Page:Charles Peguy - Cahiers de la Quinzaine 3e serie vol 1-4 - Jaurès -1901.djvu/348

La bibliothèque libre.
Cette page a été validée par deux contributeurs.

Le paysan propriétaire devient, presque à son insu, collectiviste pour la vente. Il est de plus en plus soumis à des crises de prix formidables. C’était, depuis des années, pour le blé. Et voici que l’heureuse et admirable renaissance de la vigne a cet effet terrible et paradoxal de ruiner les vignerons. Évidemment, une grande baisse de prix était rendue nécessaire par la fécondité du plant américain greffé, par l’excellence de deux récoltes successives. Cette baisse de prix, si elle s’était tenue dans de justes limites, aurait été bonne pour tous. Mais notre système économique et social est si déréglé que la baisse, soudain précipitée à un degré incroyable, a accablé les producteurs viticoles, ruinés par l’abondance même du produit.
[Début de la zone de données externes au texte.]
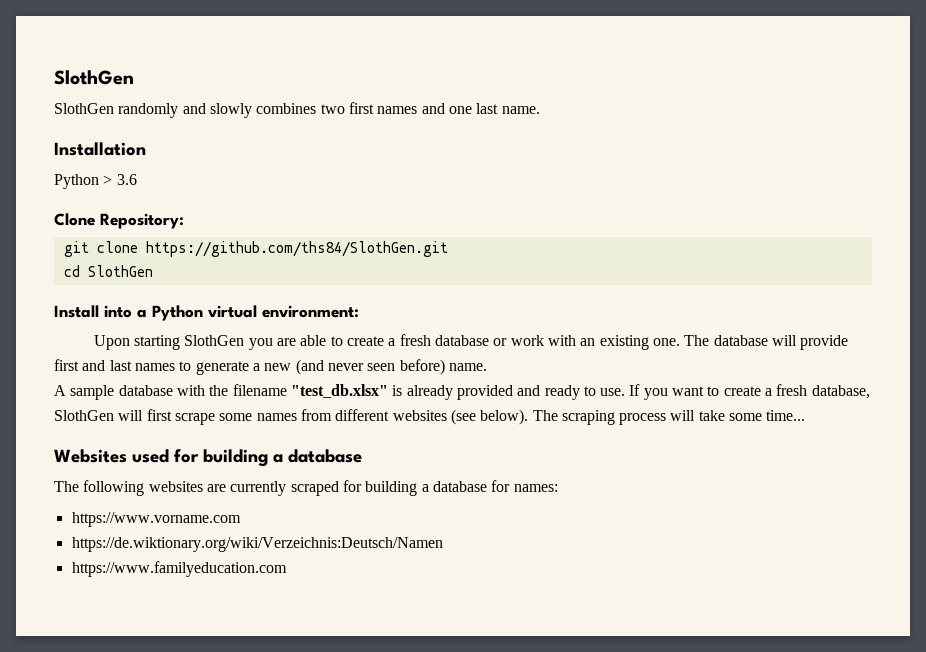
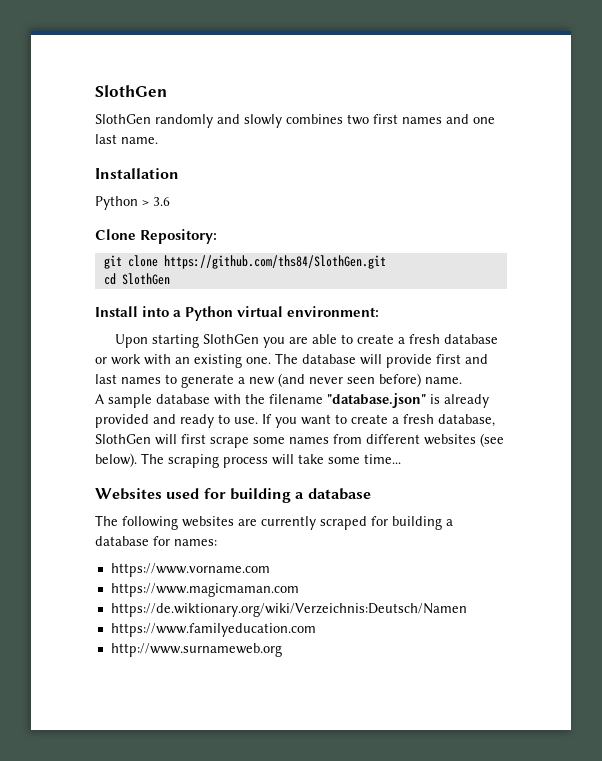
[290,384,388,398] "test_db.xlsx" -> [327,393,426,408] "database.json"
(241, 519) none -> [110,583,299,597] // https://www.magicmaman.com
(287, 569) none -> [110,643,282,657] // http://www.surnameweb.org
Aussi les producteurs paysans aspirent-ils à être délivrés de ces désordres ruineux du marché. Et si le blé, le vin étaient acquis par des fédérations de coopératives et par des fédérations de communes, si le prix en était déterminé selon l’abondance de la récolte, les frais d’exploitation scientifique et de perfectionnement et le salaire normal des travailleurs employés à la culture, les propriétaires paysans, affranchis de la spéculation, du parasitisme mercantile, de l’anarchie du marché, travailleraient avec la certitude allègre d’une rémunération équitable. Ce collectivisme de l’échange ne les effraie nullement.